A faixa é guiada por riffs pesados de guitarra, que deixa a sonoridade muito próxima ao grunge, além de algumas inserções do cavaquinho da banda Machete Bomb. A letra permeia todos os temas que estiveram em alta ao longo desse período complexo da história do país: negacionismo, desmatamento, grilagem de terras indígenas, preconceito contra pessoas negras e LGBTQI+, a violência e o incentivo para compra de armas. Para ilustrar o som e fazer com que a letra seja conhecida por todos, a TRAMPA também lançou um lyric vídeo, que você confere abaixo.

O Scream & Yell conversou com o vocalista André Noblat e com o guitarrista Rafael Maranhão, que falaram da busca por mensagens mais diretas nas letras sem deixar de lado o lirismo poético (“Mas em ‘Fogo’, com tudo que vivemos e estamos vivendo, não podia arriscar ser incompreendido”, explica Noblat), sobre o conservadorismo que vem tomando de assalto o rock (“O rock em si, desde sua gênese, não é conservador”, defende Maranhão) e também os planos futuros da banda, que inclui novos singles e um disco ao vivo. Leia abaixo.
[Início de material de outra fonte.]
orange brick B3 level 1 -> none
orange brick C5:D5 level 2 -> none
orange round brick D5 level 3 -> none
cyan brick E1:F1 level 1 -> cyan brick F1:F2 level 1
Apesar de sempre bem políticas, outras músicas da Trampa têm uma característica lírica um pouco mais poética. Como foi esse processo e a escolha por uma linguagem mais direta na letra de “Fogo”? Imagino que o momento vivido no país tenha sido um grande catalisador para realmente colocar o dedo na ferida.
André Noblat: Na realidade, desde o nosso último álbum de estúdio “(¡Viva La Evolución!”, 2016) venho tentando combinar o lirismo poético com mensagens mais diretas. Tentando balancear as duas coisas. Mas em “Fogo”, com tudo que vivemos e estamos vivendo, não podia arriscar ser incompreendido. Tinha que ser claro e direto, sem deixar dúvidas no que queríamos dizer! Lógico que fazer isso me exigiu mudar um pouco. Pensar em ser o mais claro possível. Encontrar palavras e frases mais simples e diretas. E foi esse exercício que procurei fazer. Isso me fez chegar à conclusão de que posso investir nas duas coisas nas próximas composições do Trampa. Vale a pena ser mais direto. Existe muita poesia em ser direto. E a partir de agora quero explorar mais esse campo.
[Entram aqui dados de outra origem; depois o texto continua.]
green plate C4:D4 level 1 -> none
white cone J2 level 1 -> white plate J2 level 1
Hoje temos um movimento de bandas que têm se posicionado, se manifestado contra o retrocesso e o negacionismo, mas o rock — a música pesada — também tem um lado composto por muito conservadorismo. A música — a cultura em geral — tem um papel fundamental na luta contra toda essa onda. Entretanto, como fazer para quebrar a barreira, extrapolar a bolha e alcançar mais pessoas?
Rafael Maranhão: A cultura é e sempre foi um baluarte da progressividade e boa parte disso é a música. Todos os regimes autoritários tendem a reprimir isso em primeiro lugar, então tendemos a usar como força e símbolo de resistência, inovação e combatividade. O rock em si, desde sua gênese, não é conservador, assim como quase todas as músicas de origem negra. Muito pelo contrário. Por isso vemos tanta gente conservadora desapontada com seus antigos ídolos por eles defenderem valores progressistas. Eu acredito que para furar a bolha vai mais ou menos por aí: a música não pode ser uma entidade dura, com receita e fórmula, tem que inovar, se reinventar, adicionar elementos novos e se tornar interessante artisticamente. Todos os últimos grandes artistas têm feito assim, principalmente no Brasil.
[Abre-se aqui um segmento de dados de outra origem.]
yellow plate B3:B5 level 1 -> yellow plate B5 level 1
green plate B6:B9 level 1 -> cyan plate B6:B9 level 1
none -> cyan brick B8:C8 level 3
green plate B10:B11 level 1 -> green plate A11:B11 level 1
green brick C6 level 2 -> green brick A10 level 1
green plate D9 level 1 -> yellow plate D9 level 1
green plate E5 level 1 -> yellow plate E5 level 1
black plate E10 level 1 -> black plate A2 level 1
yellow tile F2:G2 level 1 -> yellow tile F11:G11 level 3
A banda já tem planos para um próximo álbum de inéditas? O que podemos esperar após “Fogo”?
Rafael Maranhão: Temos planos imediatos de lançar músicas inéditas em levas menores, como singles e EPs. Eu, como filhote dos anos 90, sempre namoro com a ideia de lançar álbuns, mas acredito que vai demorar mais um pouco. O que temos também pra um futuro bem próximo é um álbum ao vivo, que já está gravado, com versões inéditas de várias músicas nossas e de outros artistas que temos muito amor, respeito e admiração.

– Paulo Pontes é colaborador do Whiplash, assina a Kontratak Kultural e escreve de rock, hard rock e metal no Scream & Yell. É autor do livro “A Arte de Narrar Vidas: histórias além dos biografados“.